Le Forum d'Avignon a dévoilé l'étude qui redonne confiance : en 2015, 20 % des ventes de livres seront des ebooks. De quoi encourager les éditeurs à se lancer dans ce pan de l'édition... (notre actualitté)

Et parmi les acteurs du monde numérique, Amazon et son représentant en France Xavier Garambois, interrogé sur Buzz Media, qui détaille le monde de l'ebook, tel que le géant de Seattle l'envisage. Alors que les rumeurs se sont de plus en plus insistantes autour de l'arrivée d'un ebookstore Kindle en Allemagne, qu'en pense la division France du cybermarchand ?
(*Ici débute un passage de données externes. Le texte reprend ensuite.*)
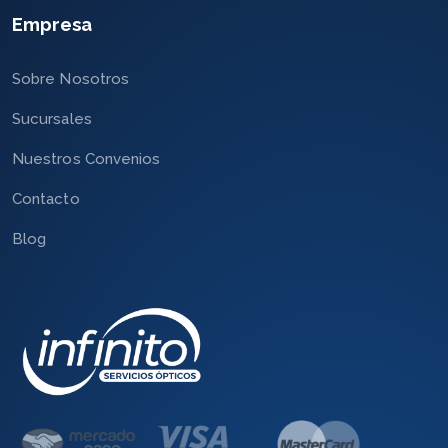
Empresa
Sobre Nosotros
Sucursales
Nuestros Convenios
Contacto
Blog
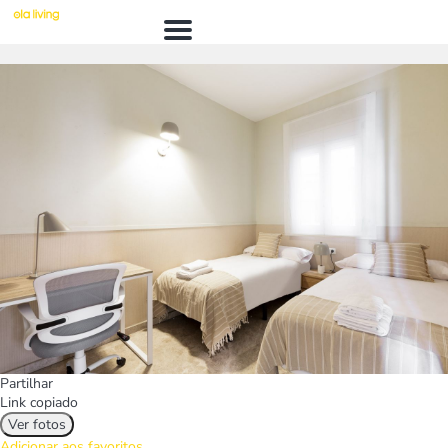
Menú
Partilhar
Link copiado
Ver fotos
Adicionar aos favoritos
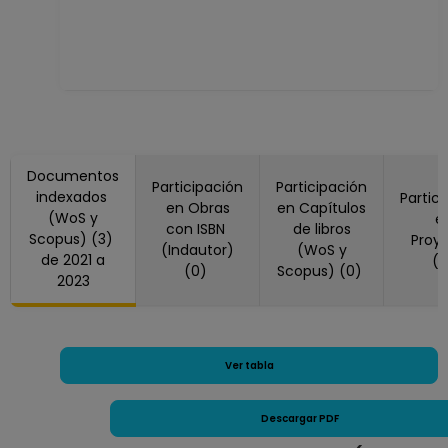
Estudios Superiores
"Zaragoza"
Desde 16-06-2019
hasta 15-08-2019
PROFESOR
ASIGNATURA A TP
No Definitivo
Documentos
Facultad de
Participación
Participación
indexados
Partic
Estudios Superiores
en Obras
en Capítulos
(WoS y
e
"Zaragoza"
con ISBN
de libros
Scopus) (3)
Proy
Desde 16-04-2019
(Indautor)
(WoS y
de 2021 a
(
(0)
Scopus) (0)
hasta 15-06-2019
2023
PROFESOR
ASIGNATURA A TP
No Definitivo
Ver tabla
Facultad de
Estudios Superiores
"Zaragoza"
Descargar PDF
Desde 01-11-2018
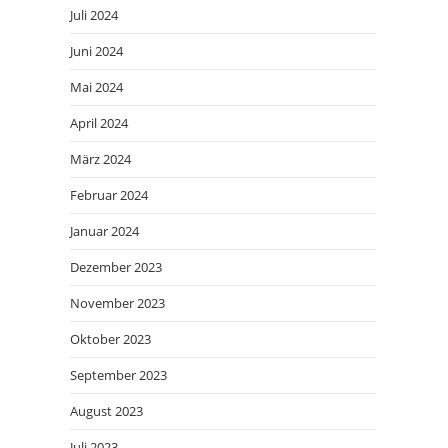
Juli 2024
Juni 2024
Mai 2024
April 2024
März 2024
Februar 2024
Januar 2024
Dezember 2023
November 2023
Oktober 2023
September 2023
August 2023
Juli 2023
Le président d'Amazon fête actuellement ses dix années de présence sous nos latitudes et revient sur cette histoire qui en Noël 2009 avait fait un scandale. Amazon vendait plus de livres numériques que de livres papiers, et le Kindle était devenu le produit phare - parce que le plus vendu.

Toujours pas de chiffres

Point de chiffres de ventes pour ce lecteur ebook, mais une accélération qu'Amazon tient à notifier à tous et dans tous les cas « sur les premiers neuf mois de l'année trois fois plus de Kindle que l'année dernière », ont été vendus. Encore une information qui fera sourire. Oui, parce que trois fois plus que rien, ça ne ferait toujours pas grand-chose. Face aux 4 millions d'iPads annoncés...

Reste que le marché nord-américain est largement en avance et les millionnaires de l'ebook outre-Atlantique ne sont certes pas nombreux, mais on en compte au moins deux dont les ventes se sont faites via la boutique Kindle, justement. Ce qui est « beau », estime M. Garambois, c'est que dans tous les cas les gens lisent sur tous les supports.

Quant à savoir si le Kindle deviendra une tablette multimédia..., c'est peu probable. L'idée est de rester sur un appareil uniquement de lecture.

Et toujours un peu d'impéricisions

Bon, on passera rapidement sur le journaliste qui a encore bien préparé son papier, en annonçant que le sénat a voté une loi sur le prix unique du livre numérique. Adoptée. Pas votée. Mais enfin...

Reste que « les prix des livres électroniques étaient significativement moins chers » outre-Atlantique, ce qui a permis entre 2007 et 2010 de développer ce secteur. Et plutôt que de dire qu'Amazon a bradé ses livres, Xavier Garambois considère que la société a été « pointue » sur les tarifs. Ce qu'il passe sous silence, c'est qu'autant en Angleterre qu'aux États-Unis, Amazon s'est fait tirer les oreilles, puisque désormais, c'est le contrat d'agence qui s'applique et que les éditeurs fixent les tarifs de leurs ouvrages numériques et plus le cyberlibraire.

Ce que la loi prisunic fixera assurément, c'est la fin des discussions, ajoute-t-il, mais Amazon continuera de demander, c'est que le prix soit « significativement moins cher », que pour le papier. À savoir ? « Au moins 30 % », voire plutôt entre 30 et 40 % moins cher, sinon le marché ne décollera pas. La baisse de la TVA permettra d'exaucer le souhaite de M. Garambois.